Please arrange every nonblank line of the records below as a Markdown table, with each line's row number in a column headed "Row" and its text in a column headed "Record line". Leave the pictures out of the table.
--------------------------------
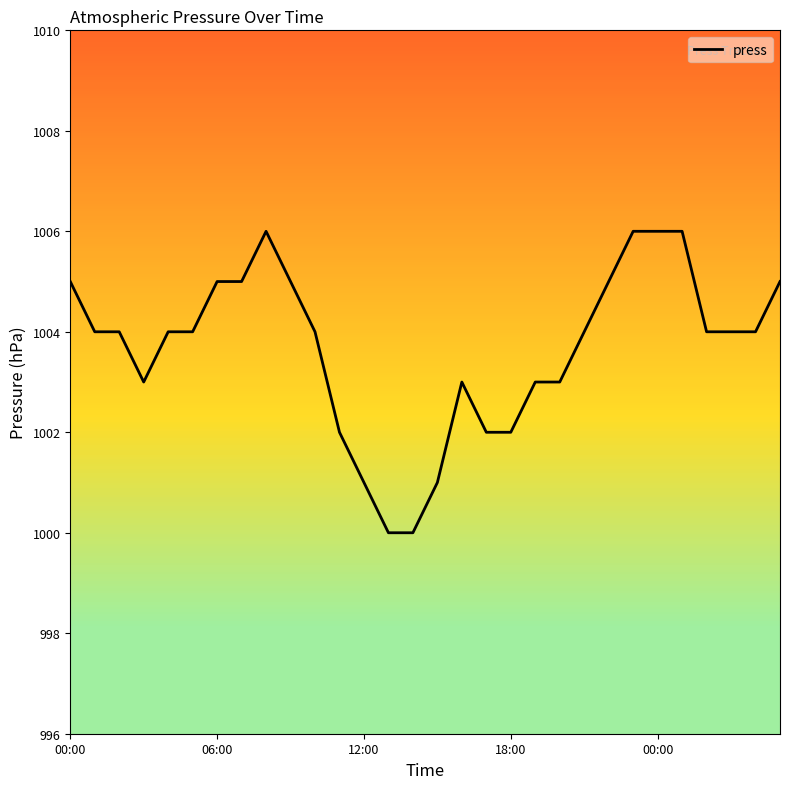

How many lines are shown in the chart?

1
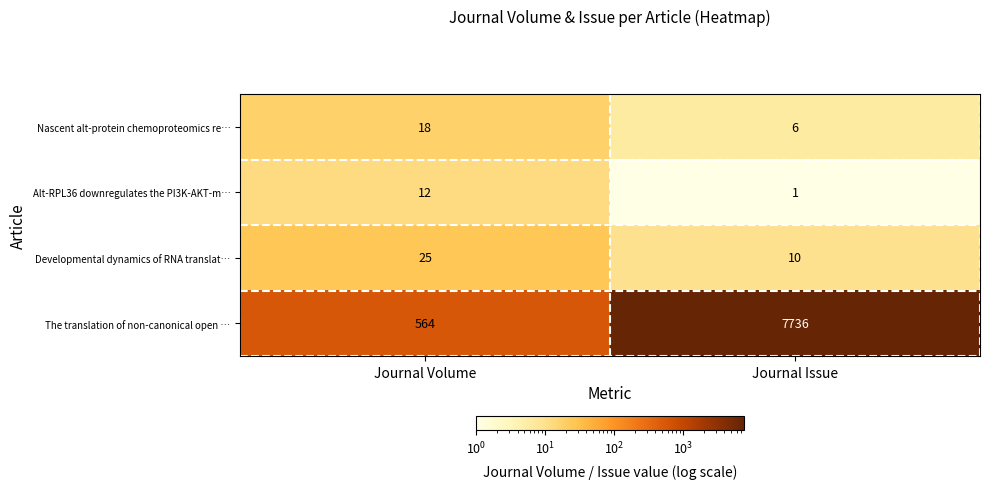

Count the number of data series in this chart.

4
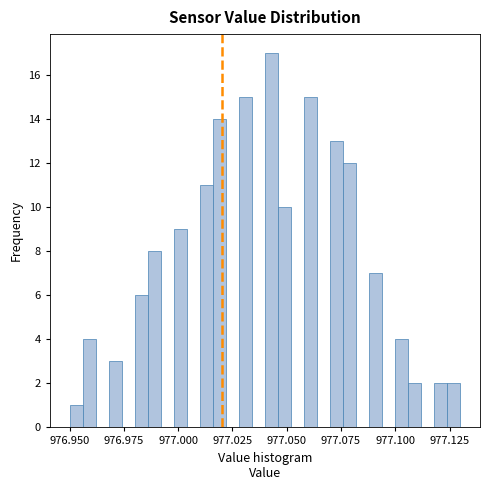

Around what value on the x-axis is the tallest bar? Give the approximate position of its centre, as read against the axis.

977.045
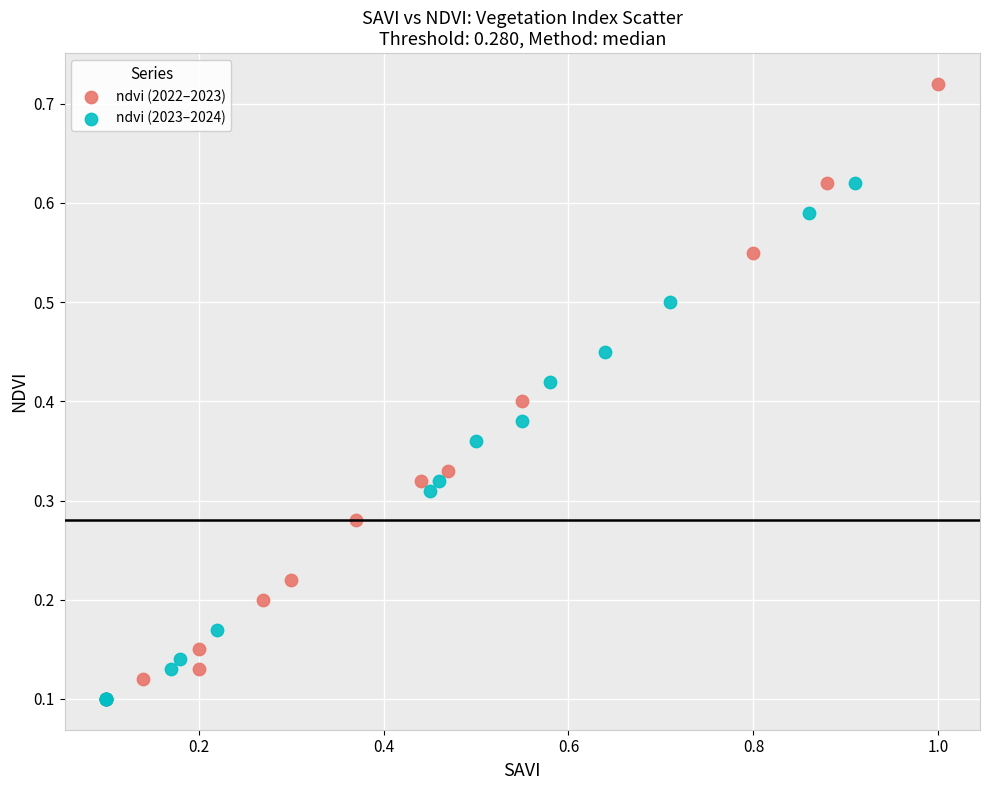

Which series contains the highest Y value?

ndvi (2022–2023)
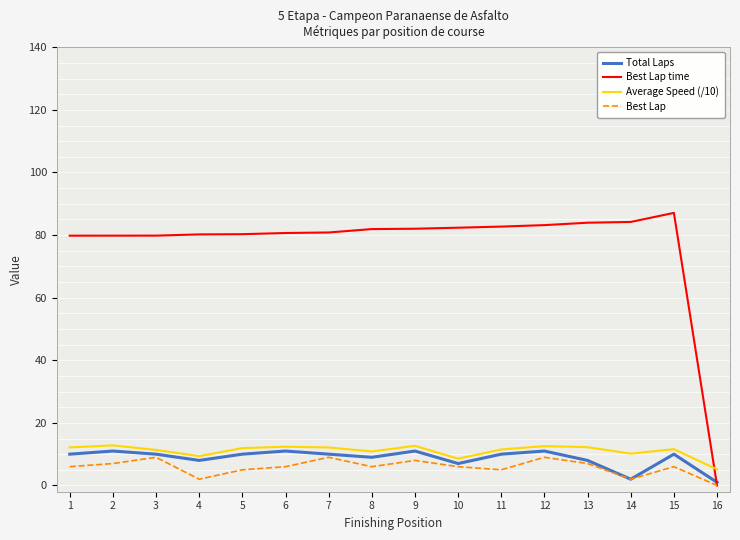

Which series has the widest spread of values?

Best Lap time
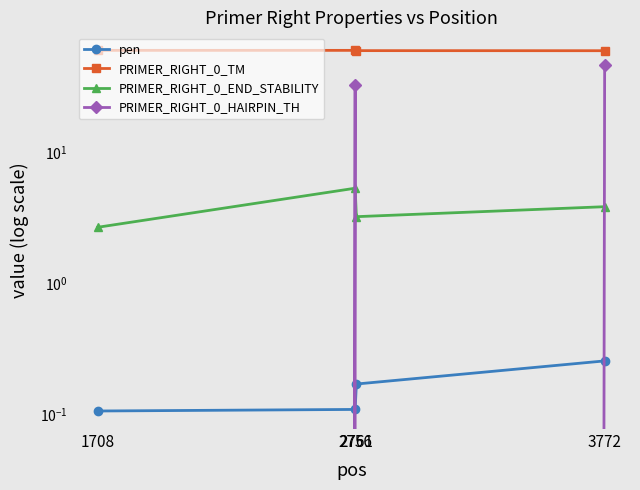

What is the difference between the highest and lowest values at 3772?

59.5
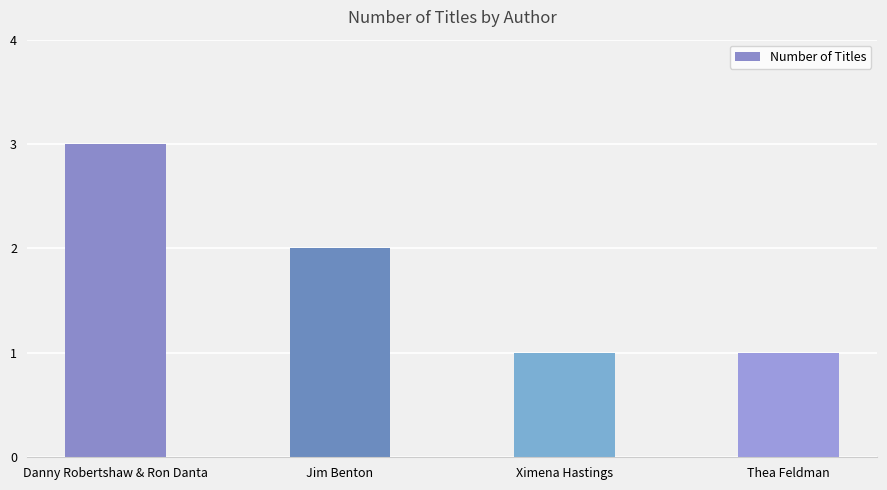

What is the label of the 2nd bar from the right?

Ximena Hastings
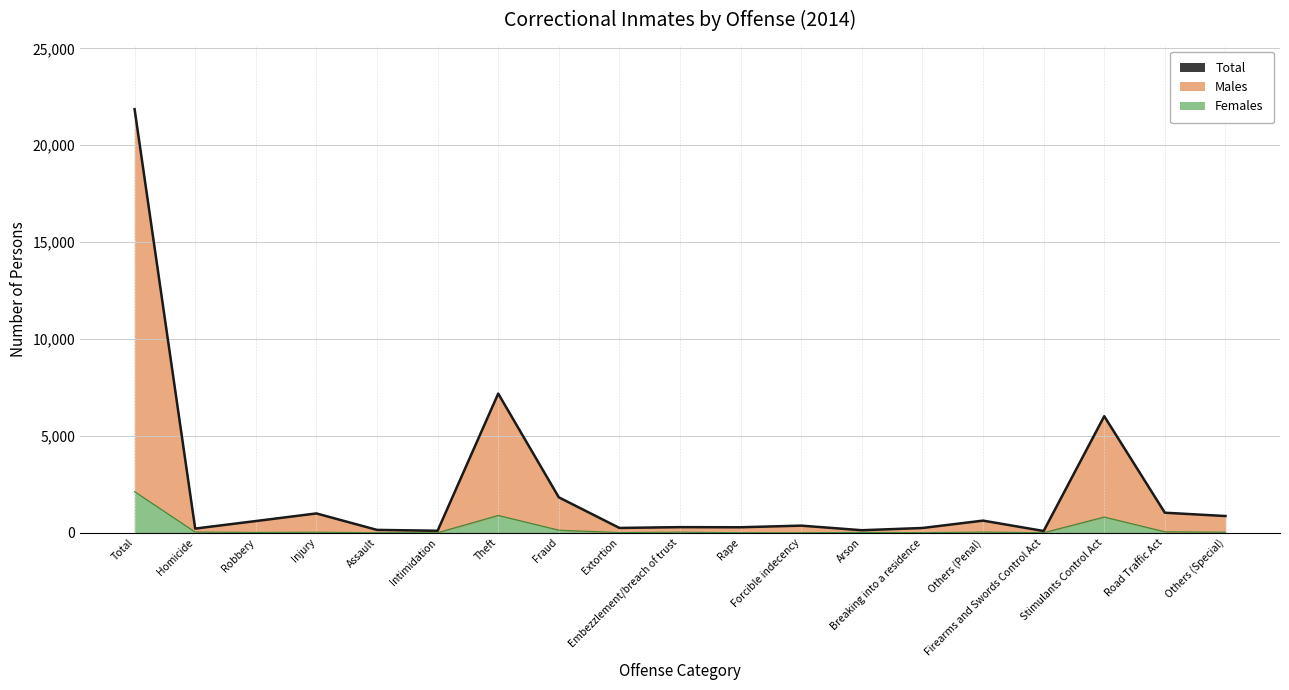

True or false: Total and Females intersect in this chart.

False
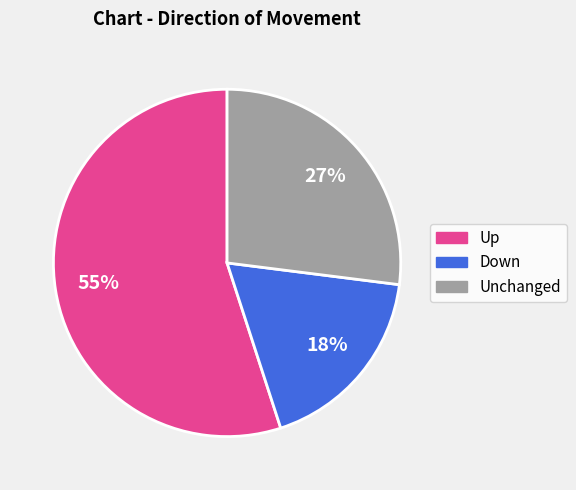

Is there any slice that represents more than half of the pie?

Yes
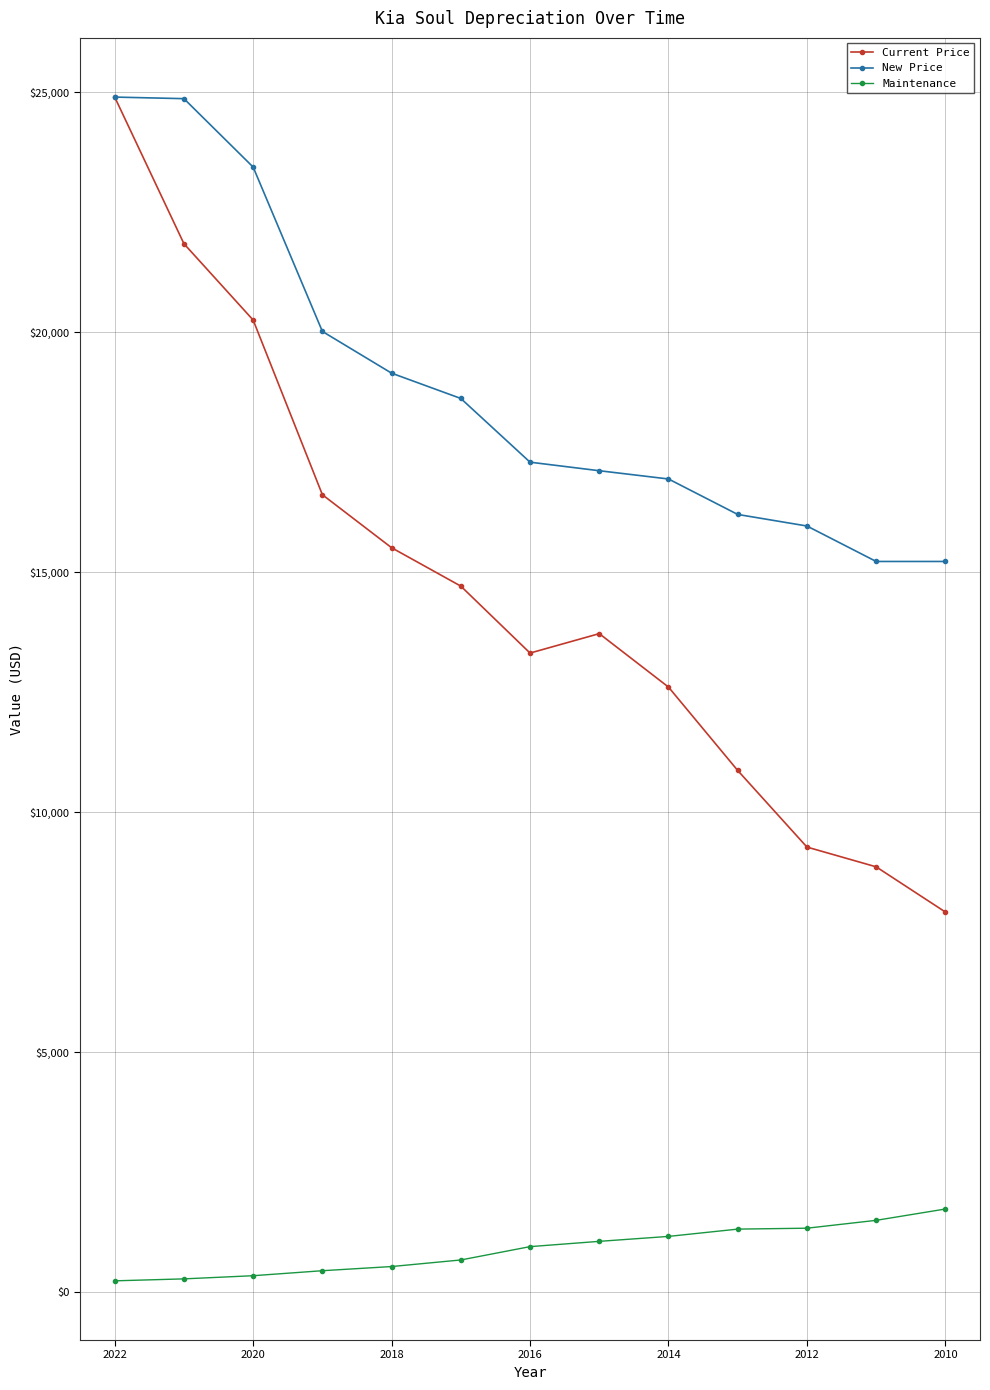

True or false: Maintenance and Current Price cross at least once.

False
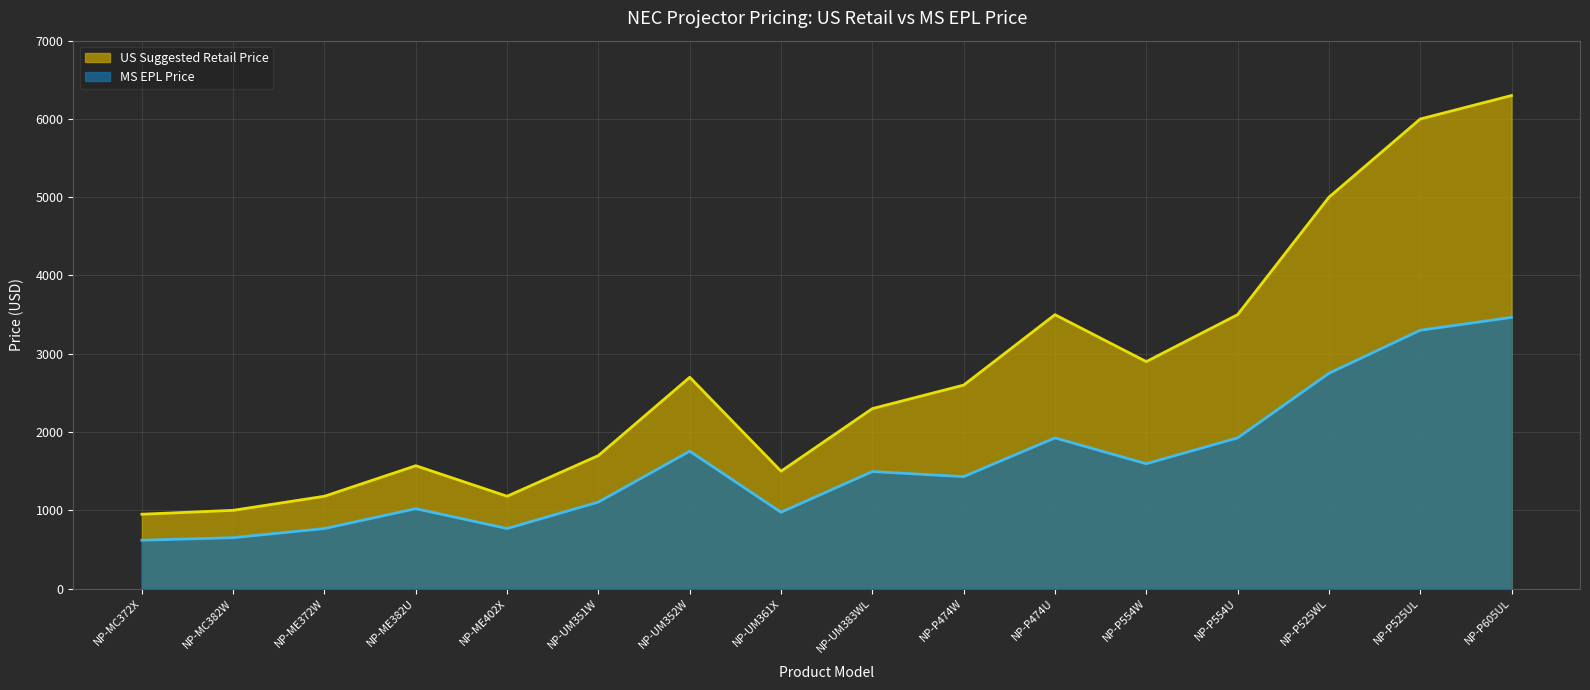

What is the sum of all MS EPL Price values?

25532.3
--------------------------------
* [ANSWER SECTION]
| Row | Record line |
|---|---|
| 1 | How many lines are shown in the chart? |
| 2 | 1 |
| 3 | Count the number of data series in this chart. |
| 4 | 4 |
| 5 | Around what value on the x-axis is the tallest bar? Give the approximate position of its centre, as read against the axis. |
| 6 | 977.045 |
| 7 | Which series contains the highest Y value? |
| 8 | ndvi (2022–2023) |
| 9 | Which series has the widest spread of values? |
| 10 | Best Lap time |
| 11 | What is the difference between the highest and lowest values at 3772? |
| 12 | 59.5 |
| 13 | What is the label of the 2nd bar from the right? |
| 14 | Ximena Hastings |
| 15 | True or false: Total and Females intersect in this chart. |
| 16 | False |
| 17 | Is there any slice that represents more than half of the pie? |
| 18 | Yes |
| 19 | True or false: Maintenance and Current Price cross at least once. |
| 20 | False |
| 21 | What is the sum of all MS EPL Price values? |
| 22 | 25532.3 |